## WORK ITEM
Write out every entry below word for word, leaving nothing out.
DATA SHOWN: Begin
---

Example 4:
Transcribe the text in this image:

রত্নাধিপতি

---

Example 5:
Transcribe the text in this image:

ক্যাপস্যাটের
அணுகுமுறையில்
DATA SHOWN: End
## COMPLETED TASK
---

Example 4:
Transcribe the text in this image:

রত্নাধিপতি

---

Example 5:
Transcribe the text in this image:

ক্যাপস্যাটের
அணுகுமுறையில்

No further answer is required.